START DATA EXCERPTS
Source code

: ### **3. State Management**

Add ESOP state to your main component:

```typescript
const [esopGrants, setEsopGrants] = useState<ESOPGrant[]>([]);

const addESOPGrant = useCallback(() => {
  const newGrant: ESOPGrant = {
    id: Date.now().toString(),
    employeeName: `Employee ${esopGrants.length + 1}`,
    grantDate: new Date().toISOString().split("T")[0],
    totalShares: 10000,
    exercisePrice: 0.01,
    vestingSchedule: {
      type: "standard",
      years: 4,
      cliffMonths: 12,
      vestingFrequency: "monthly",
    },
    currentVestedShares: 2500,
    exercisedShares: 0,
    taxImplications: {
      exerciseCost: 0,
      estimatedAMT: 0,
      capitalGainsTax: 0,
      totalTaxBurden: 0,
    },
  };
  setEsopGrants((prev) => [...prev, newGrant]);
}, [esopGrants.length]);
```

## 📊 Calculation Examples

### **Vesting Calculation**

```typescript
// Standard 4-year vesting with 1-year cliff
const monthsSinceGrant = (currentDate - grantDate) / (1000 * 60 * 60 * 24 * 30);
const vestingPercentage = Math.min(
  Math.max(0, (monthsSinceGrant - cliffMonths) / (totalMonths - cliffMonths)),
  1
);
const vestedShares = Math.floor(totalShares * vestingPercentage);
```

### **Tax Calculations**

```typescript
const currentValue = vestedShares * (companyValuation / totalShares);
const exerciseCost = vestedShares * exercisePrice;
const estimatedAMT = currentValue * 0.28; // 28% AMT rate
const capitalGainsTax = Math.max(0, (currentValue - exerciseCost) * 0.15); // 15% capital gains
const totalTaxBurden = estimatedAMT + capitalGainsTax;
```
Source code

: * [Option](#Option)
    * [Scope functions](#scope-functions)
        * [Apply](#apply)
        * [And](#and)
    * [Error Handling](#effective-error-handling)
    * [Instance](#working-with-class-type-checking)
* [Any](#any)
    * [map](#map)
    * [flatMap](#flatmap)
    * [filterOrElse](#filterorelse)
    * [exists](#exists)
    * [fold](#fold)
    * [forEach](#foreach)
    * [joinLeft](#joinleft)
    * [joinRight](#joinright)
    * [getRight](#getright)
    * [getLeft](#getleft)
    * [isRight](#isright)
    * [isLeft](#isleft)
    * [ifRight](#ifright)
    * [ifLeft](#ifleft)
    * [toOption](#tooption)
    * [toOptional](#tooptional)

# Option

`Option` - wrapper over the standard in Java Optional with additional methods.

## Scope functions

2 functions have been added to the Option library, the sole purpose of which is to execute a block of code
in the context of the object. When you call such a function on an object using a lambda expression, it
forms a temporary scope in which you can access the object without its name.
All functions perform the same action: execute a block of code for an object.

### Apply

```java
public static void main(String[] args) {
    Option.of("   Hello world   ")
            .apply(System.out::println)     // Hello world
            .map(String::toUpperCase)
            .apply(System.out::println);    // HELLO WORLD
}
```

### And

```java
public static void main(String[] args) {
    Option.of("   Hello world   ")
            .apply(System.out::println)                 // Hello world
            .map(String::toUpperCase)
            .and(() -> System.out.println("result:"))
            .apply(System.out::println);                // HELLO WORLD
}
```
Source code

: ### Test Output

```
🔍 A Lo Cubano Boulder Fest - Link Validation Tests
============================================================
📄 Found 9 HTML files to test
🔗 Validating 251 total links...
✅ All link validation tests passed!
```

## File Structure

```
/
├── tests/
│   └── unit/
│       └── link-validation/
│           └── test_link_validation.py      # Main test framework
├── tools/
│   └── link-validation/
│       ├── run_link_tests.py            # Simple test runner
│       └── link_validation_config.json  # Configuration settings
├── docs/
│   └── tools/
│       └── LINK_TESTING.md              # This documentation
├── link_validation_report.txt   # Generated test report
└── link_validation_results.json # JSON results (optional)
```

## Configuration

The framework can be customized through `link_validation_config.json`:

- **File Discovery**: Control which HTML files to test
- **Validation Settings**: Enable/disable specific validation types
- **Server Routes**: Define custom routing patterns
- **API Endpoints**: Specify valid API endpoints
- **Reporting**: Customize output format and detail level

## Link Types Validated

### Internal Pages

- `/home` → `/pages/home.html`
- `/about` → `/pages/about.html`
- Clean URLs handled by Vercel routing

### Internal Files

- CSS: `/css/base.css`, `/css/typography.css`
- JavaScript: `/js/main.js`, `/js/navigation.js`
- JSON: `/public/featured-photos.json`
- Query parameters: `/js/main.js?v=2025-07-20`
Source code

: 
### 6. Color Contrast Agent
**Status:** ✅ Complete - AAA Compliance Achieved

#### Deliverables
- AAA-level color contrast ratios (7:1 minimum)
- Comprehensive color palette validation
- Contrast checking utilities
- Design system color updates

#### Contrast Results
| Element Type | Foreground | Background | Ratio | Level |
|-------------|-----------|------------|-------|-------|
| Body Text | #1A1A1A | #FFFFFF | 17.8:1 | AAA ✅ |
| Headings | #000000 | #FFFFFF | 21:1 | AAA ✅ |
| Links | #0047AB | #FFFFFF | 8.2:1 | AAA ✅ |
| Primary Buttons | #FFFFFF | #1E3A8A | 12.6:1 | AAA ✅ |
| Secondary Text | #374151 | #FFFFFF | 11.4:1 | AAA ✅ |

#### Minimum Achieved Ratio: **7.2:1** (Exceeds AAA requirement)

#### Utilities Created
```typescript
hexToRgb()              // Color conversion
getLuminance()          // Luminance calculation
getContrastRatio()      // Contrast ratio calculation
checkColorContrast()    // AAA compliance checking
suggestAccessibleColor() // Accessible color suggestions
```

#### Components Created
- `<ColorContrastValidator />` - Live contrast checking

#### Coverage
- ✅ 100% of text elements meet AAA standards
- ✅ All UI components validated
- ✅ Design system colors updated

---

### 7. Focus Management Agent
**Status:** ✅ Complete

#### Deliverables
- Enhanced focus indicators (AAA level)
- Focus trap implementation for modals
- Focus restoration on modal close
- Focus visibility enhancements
END DATA EXCERPTS
### TASK DESCRIPTION
Set down every record above exactly as given.

### PROBLEM SOLUTION
Source code

: ### **3. State Management**

Add ESOP state to your main component:

```typescript
const [esopGrants, setEsopGrants] = useState<ESOPGrant[]>([]);

const addESOPGrant = useCallback(() => {
  const newGrant: ESOPGrant = {
    id: Date.now().toString(),
    employeeName: `Employee ${esopGrants.length + 1}`,
    grantDate: new Date().toISOString().split("T")[0],
    totalShares: 10000,
    exercisePrice: 0.01,
    vestingSchedule: {
      type: "standard",
      years: 4,
      cliffMonths: 12,
      vestingFrequency: "monthly",
    },
    currentVestedShares: 2500,
    exercisedShares: 0,
    taxImplications: {
      exerciseCost: 0,
      estimatedAMT: 0,
      capitalGainsTax: 0,
      totalTaxBurden: 0,
    },
  };
  setEsopGrants((prev) => [...prev, newGrant]);
}, [esopGrants.length]);
```

## 📊 Calculation Examples

### **Vesting Calculation**

```typescript
// Standard 4-year vesting with 1-year cliff
const monthsSinceGrant = (currentDate - grantDate) / (1000 * 60 * 60 * 24 * 30);
const vestingPercentage = Math.min(
  Math.max(0, (monthsSinceGrant - cliffMonths) / (totalMonths - cliffMonths)),
  1
);
const vestedShares = Math.floor(totalShares * vestingPercentage);
```

### **Tax Calculations**

```typescript
const currentValue = vestedShares * (companyValuation / totalShares);
const exerciseCost = vestedShares * exercisePrice;
const estimatedAMT = currentValue * 0.28; // 28% AMT rate
const capitalGainsTax = Math.max(0, (currentValue - exerciseCost) * 0.15); // 15% capital gains
const totalTaxBurden = estimatedAMT + capitalGainsTax;
```
Source code

: * [Option](#Option)
    * [Scope functions](#scope-functions)
        * [Apply](#apply)
        * [And](#and)
    * [Error Handling](#effective-error-handling)
    * [Instance](#working-with-class-type-checking)
* [Any](#any)
    * [map](#map)
    * [flatMap](#flatmap)
    * [filterOrElse](#filterorelse)
    * [exists](#exists)
    * [fold](#fold)
    * [forEach](#foreach)
    * [joinLeft](#joinleft)
    * [joinRight](#joinright)
    * [getRight](#getright)
    * [getLeft](#getleft)
    * [isRight](#isright)
    * [isLeft](#isleft)
    * [ifRight](#ifright)
    * [ifLeft](#ifleft)
    * [toOption](#tooption)
    * [toOptional](#tooptional)

# Option

`Option` - wrapper over the standard in Java Optional with additional methods.

## Scope functions

2 functions have been added to the Option library, the sole purpose of which is to execute a block of code
in the context of the object. When you call such a function on an object using a lambda expression, it
forms a temporary scope in which you can access the object without its name.
All functions perform the same action: execute a block of code for an object.

### Apply

```java
public static void main(String[] args) {
    Option.of("   Hello world   ")
            .apply(System.out::println)     // Hello world
            .map(String::toUpperCase)
            .apply(System.out::println);    // HELLO WORLD
}
```

### And

```java
public static void main(String[] args) {
    Option.of("   Hello world   ")
            .apply(System.out::println)                 // Hello world
            .map(String::toUpperCase)
            .and(() -> System.out.println("result:"))
            .apply(System.out::println);                // HELLO WORLD
}
```
Source code

: ### Test Output

```
🔍 A Lo Cubano Boulder Fest - Link Validation Tests
============================================================
📄 Found 9 HTML files to test
🔗 Validating 251 total links...
✅ All link validation tests passed!
```

## File Structure

```
/
├── tests/
│   └── unit/
│       └── link-validation/
│           └── test_link_validation.py      # Main test framework
├── tools/
│   └── link-validation/
│       ├── run_link_tests.py            # Simple test runner
│       └── link_validation_config.json  # Configuration settings
├── docs/
│   └── tools/
│       └── LINK_TESTING.md              # This documentation
├── link_validation_report.txt   # Generated test report
└── link_validation_results.json # JSON results (optional)
```

## Configuration

The framework can be customized through `link_validation_config.json`:

- **File Discovery**: Control which HTML files to test
- **Validation Settings**: Enable/disable specific validation types
- **Server Routes**: Define custom routing patterns
- **API Endpoints**: Specify valid API endpoints
- **Reporting**: Customize output format and detail level

## Link Types Validated

### Internal Pages

- `/home` → `/pages/home.html`
- `/about` → `/pages/about.html`
- Clean URLs handled by Vercel routing

### Internal Files

- CSS: `/css/base.css`, `/css/typography.css`
- JavaScript: `/js/main.js`, `/js/navigation.js`
- JSON: `/public/featured-photos.json`
- Query parameters: `/js/main.js?v=2025-07-20`
Source code

: 
### 6. Color Contrast Agent
**Status:** ✅ Complete - AAA Compliance Achieved

#### Deliverables
- AAA-level color contrast ratios (7:1 minimum)
- Comprehensive color palette validation
- Contrast checking utilities
- Design system color updates

#### Contrast Results
| Element Type | Foreground | Background | Ratio | Level |
|-------------|-----------|------------|-------|-------|
| Body Text | #1A1A1A | #FFFFFF | 17.8:1 | AAA ✅ |
| Headings | #000000 | #FFFFFF | 21:1 | AAA ✅ |
| Links | #0047AB | #FFFFFF | 8.2:1 | AAA ✅ |
| Primary Buttons | #FFFFFF | #1E3A8A | 12.6:1 | AAA ✅ |
| Secondary Text | #374151 | #FFFFFF | 11.4:1 | AAA ✅ |

#### Minimum Achieved Ratio: **7.2:1** (Exceeds AAA requirement)

#### Utilities Created
```typescript
hexToRgb()              // Color conversion
getLuminance()          // Luminance calculation
getContrastRatio()      // Contrast ratio calculation
checkColorContrast()    // AAA compliance checking
suggestAccessibleColor() // Accessible color suggestions
```

#### Components Created
- `<ColorContrastValidator />` - Live contrast checking

#### Coverage
- ✅ 100% of text elements meet AAA standards
- ✅ All UI components validated
- ✅ Design system colors updated

---

### 7. Focus Management Agent
**Status:** ✅ Complete

#### Deliverables
- Enhanced focus indicators (AAA level)
- Focus trap implementation for modals
- Focus restoration on modal close
- Focus visibility enhancements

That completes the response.